Start of Records supplied

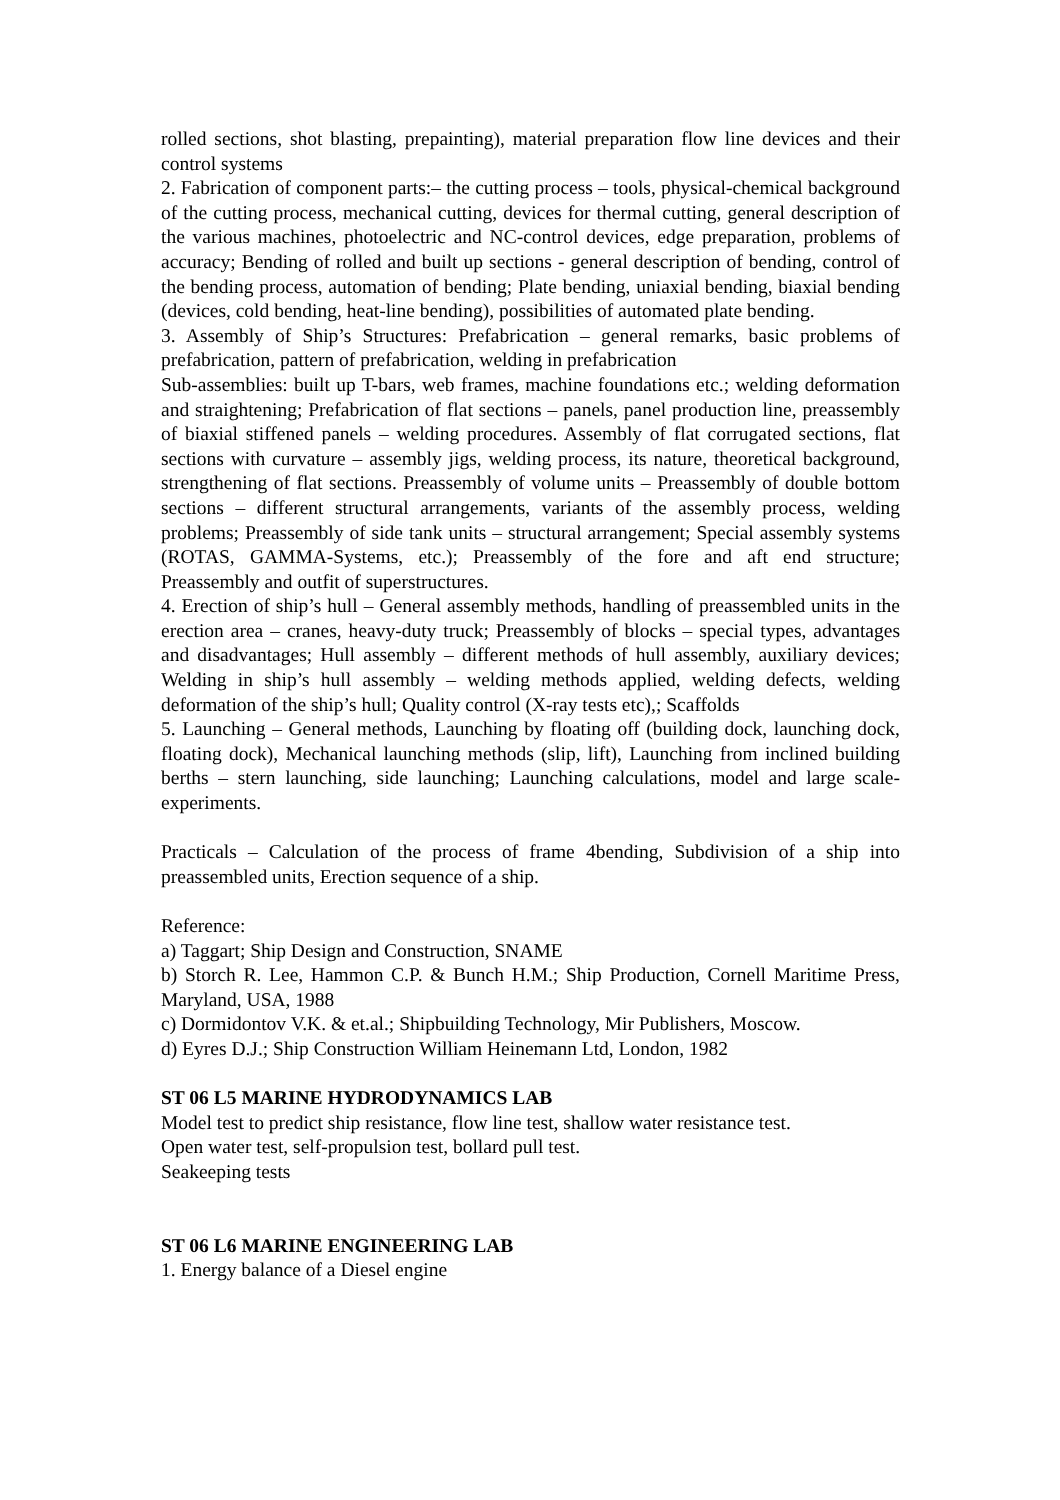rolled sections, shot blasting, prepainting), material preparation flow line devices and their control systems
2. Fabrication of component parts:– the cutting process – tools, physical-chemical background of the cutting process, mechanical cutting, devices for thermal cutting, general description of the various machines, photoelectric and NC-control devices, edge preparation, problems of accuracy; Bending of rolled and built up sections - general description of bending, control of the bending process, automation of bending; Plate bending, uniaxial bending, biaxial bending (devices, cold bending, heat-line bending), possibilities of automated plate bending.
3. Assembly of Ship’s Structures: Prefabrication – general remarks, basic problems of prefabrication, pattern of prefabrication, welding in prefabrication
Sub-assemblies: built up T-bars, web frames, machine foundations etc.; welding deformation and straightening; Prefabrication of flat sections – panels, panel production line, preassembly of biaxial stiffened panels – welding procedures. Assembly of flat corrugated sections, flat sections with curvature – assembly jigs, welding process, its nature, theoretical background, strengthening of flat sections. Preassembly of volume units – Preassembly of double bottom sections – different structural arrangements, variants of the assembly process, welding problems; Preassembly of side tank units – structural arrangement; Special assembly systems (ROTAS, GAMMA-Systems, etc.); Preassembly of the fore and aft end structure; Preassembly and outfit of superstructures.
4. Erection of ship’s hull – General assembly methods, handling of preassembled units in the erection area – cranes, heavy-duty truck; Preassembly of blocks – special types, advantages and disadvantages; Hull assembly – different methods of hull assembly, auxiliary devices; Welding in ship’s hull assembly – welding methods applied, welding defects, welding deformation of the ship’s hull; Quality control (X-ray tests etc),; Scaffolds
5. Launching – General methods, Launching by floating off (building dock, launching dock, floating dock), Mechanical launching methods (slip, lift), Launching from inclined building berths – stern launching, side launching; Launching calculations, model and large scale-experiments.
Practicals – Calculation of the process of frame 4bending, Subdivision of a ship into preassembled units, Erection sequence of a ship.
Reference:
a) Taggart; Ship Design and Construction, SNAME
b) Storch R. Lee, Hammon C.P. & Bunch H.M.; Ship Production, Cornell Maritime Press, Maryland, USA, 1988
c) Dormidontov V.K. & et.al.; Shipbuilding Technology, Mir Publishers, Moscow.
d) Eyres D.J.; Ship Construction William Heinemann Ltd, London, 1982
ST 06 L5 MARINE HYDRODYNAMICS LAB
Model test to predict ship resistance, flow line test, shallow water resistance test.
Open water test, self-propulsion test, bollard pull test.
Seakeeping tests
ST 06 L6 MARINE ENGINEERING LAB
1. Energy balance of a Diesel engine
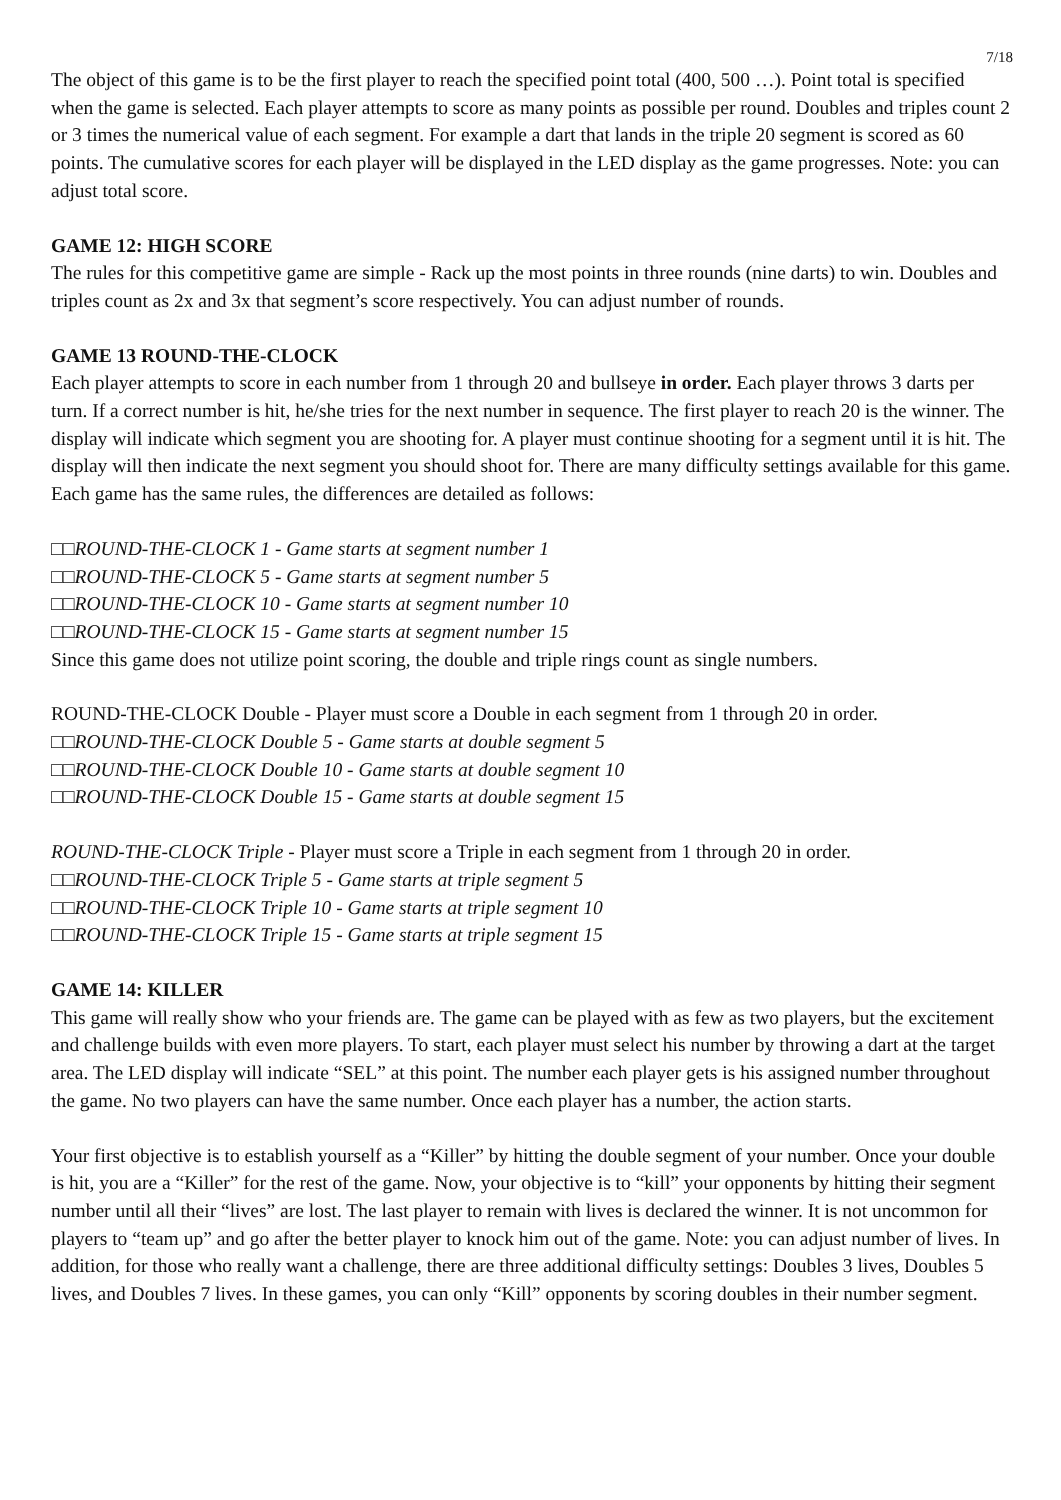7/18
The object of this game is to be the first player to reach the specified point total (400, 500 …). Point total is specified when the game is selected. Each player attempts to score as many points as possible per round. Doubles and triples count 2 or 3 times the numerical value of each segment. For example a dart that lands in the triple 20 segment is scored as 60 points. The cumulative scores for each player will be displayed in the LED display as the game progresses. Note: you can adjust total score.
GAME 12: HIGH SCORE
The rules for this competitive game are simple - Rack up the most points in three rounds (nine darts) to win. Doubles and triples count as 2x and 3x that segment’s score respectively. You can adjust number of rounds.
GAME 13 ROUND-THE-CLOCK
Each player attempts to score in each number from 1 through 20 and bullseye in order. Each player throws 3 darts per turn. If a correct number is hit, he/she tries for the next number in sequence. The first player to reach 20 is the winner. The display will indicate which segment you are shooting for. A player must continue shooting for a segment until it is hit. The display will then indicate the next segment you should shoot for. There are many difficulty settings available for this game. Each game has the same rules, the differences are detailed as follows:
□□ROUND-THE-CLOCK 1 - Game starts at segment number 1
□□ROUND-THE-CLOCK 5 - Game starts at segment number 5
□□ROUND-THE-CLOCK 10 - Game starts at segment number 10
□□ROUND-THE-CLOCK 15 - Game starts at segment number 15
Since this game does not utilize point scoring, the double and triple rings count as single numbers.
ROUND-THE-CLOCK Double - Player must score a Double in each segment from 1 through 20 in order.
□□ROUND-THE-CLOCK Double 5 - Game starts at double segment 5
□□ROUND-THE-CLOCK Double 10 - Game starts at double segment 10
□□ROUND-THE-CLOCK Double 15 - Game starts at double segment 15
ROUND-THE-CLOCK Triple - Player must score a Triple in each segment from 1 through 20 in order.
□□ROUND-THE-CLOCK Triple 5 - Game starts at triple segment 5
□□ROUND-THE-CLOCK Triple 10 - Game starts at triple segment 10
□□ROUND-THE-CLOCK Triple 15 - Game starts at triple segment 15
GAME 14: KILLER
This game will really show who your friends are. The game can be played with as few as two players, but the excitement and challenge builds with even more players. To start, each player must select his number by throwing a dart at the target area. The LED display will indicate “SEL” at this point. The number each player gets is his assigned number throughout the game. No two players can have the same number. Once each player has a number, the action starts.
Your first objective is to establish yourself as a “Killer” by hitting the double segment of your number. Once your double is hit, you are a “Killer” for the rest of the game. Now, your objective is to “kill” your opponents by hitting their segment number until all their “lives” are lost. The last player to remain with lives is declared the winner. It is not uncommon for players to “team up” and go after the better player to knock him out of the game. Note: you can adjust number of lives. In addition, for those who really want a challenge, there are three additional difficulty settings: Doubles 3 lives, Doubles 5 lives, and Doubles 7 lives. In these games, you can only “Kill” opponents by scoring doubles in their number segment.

End of Records supplied

How to complete this task: Reproduce the records above exactly, excluding every picture.

Answer below:
rolled sections, shot blasting, prepainting), material preparation flow line devices and their control systems
2. Fabrication of component parts:– the cutting process – tools, physical-chemical background of the cutting process, mechanical cutting, devices for thermal cutting, general description of the various machines, photoelectric and NC-control devices, edge preparation, problems of accuracy; Bending of rolled and built up sections - general description of bending, control of the bending process, automation of bending; Plate bending, uniaxial bending, biaxial bending (devices, cold bending, heat-line bending), possibilities of automated plate bending.
3. Assembly of Ship’s Structures: Prefabrication – general remarks, basic problems of prefabrication, pattern of prefabrication, welding in prefabrication
Sub-assemblies: built up T-bars, web frames, machine foundations etc.; welding deformation and straightening; Prefabrication of flat sections – panels, panel production line, preassembly of biaxial stiffened panels – welding procedures. Assembly of flat corrugated sections, flat sections with curvature – assembly jigs, welding process, its nature, theoretical background, strengthening of flat sections. Preassembly of volume units – Preassembly of double bottom sections – different structural arrangements, variants of the assembly process, welding problems; Preassembly of side tank units – structural arrangement; Special assembly systems (ROTAS, GAMMA-Systems, etc.); Preassembly of the fore and aft end structure; Preassembly and outfit of superstructures.
4. Erection of ship’s hull – General assembly methods, handling of preassembled units in the erection area – cranes, heavy-duty truck; Preassembly of blocks – special types, advantages and disadvantages; Hull assembly – different methods of hull assembly, auxiliary devices; Welding in ship’s hull assembly – welding methods applied, welding defects, welding deformation of the ship’s hull; Quality control (X-ray tests etc),; Scaffolds
5. Launching – General methods, Launching by floating off (building dock, launching dock, floating dock), Mechanical launching methods (slip, lift), Launching from inclined building berths – stern launching, side launching; Launching calculations, model and large scale-experiments.
Practicals – Calculation of the process of frame 4bending, Subdivision of a ship into preassembled units, Erection sequence of a ship.
Reference:
a) Taggart; Ship Design and Construction, SNAME
b) Storch R. Lee, Hammon C.P. & Bunch H.M.; Ship Production, Cornell Maritime Press, Maryland, USA, 1988
c) Dormidontov V.K. & et.al.; Shipbuilding Technology, Mir Publishers, Moscow.
d) Eyres D.J.; Ship Construction William Heinemann Ltd, London, 1982
ST 06 L5 MARINE HYDRODYNAMICS LAB
Model test to predict ship resistance, flow line test, shallow water resistance test.
Open water test, self-propulsion test, bollard pull test.
Seakeeping tests
ST 06 L6 MARINE ENGINEERING LAB
1. Energy balance of a Diesel engine
7/18
The object of this game is to be the first player to reach the specified point total (400, 500 …). Point total is specified when the game is selected. Each player attempts to score as many points as possible per round. Doubles and triples count 2 or 3 times the numerical value of each segment. For example a dart that lands in the triple 20 segment is scored as 60 points. The cumulative scores for each player will be displayed in the LED display as the game progresses. Note: you can adjust total score.
GAME 12: HIGH SCORE
The rules for this competitive game are simple - Rack up the most points in three rounds (nine darts) to win. Doubles and triples count as 2x and 3x that segment’s score respectively. You can adjust number of rounds.
GAME 13 ROUND-THE-CLOCK
Each player attempts to score in each number from 1 through 20 and bullseye in order. Each player throws 3 darts per turn. If a correct number is hit, he/she tries for the next number in sequence. The first player to reach 20 is the winner. The display will indicate which segment you are shooting for. A player must continue shooting for a segment until it is hit. The display will then indicate the next segment you should shoot for. There are many difficulty settings available for this game. Each game has the same rules, the differences are detailed as follows:
□□ROUND-THE-CLOCK 1 - Game starts at segment number 1
□□ROUND-THE-CLOCK 5 - Game starts at segment number 5
□□ROUND-THE-CLOCK 10 - Game starts at segment number 10
□□ROUND-THE-CLOCK 15 - Game starts at segment number 15
Since this game does not utilize point scoring, the double and triple rings count as single numbers.
ROUND-THE-CLOCK Double - Player must score a Double in each segment from 1 through 20 in order.
□□ROUND-THE-CLOCK Double 5 - Game starts at double segment 5
□□ROUND-THE-CLOCK Double 10 - Game starts at double segment 10
□□ROUND-THE-CLOCK Double 15 - Game starts at double segment 15
ROUND-THE-CLOCK Triple - Player must score a Triple in each segment from 1 through 20 in order.
□□ROUND-THE-CLOCK Triple 5 - Game starts at triple segment 5
□□ROUND-THE-CLOCK Triple 10 - Game starts at triple segment 10
□□ROUND-THE-CLOCK Triple 15 - Game starts at triple segment 15
GAME 14: KILLER
This game will really show who your friends are. The game can be played with as few as two players, but the excitement and challenge builds with even more players. To start, each player must select his number by throwing a dart at the target area. The LED display will indicate “SEL” at this point. The number each player gets is his assigned number throughout the game. No two players can have the same number. Once each player has a number, the action starts.
Your first objective is to establish yourself as a “Killer” by hitting the double segment of your number. Once your double is hit, you are a “Killer” for the rest of the game. Now, your objective is to “kill” your opponents by hitting their segment number until all their “lives” are lost. The last player to remain with lives is declared the winner. It is not uncommon for players to “team up” and go after the better player to knock him out of the game. Note: you can adjust number of lives. In addition, for those who really want a challenge, there are three additional difficulty settings: Doubles 3 lives, Doubles 5 lives, and Doubles 7 lives. In these games, you can only “Kill” opponents by scoring doubles in their number segment.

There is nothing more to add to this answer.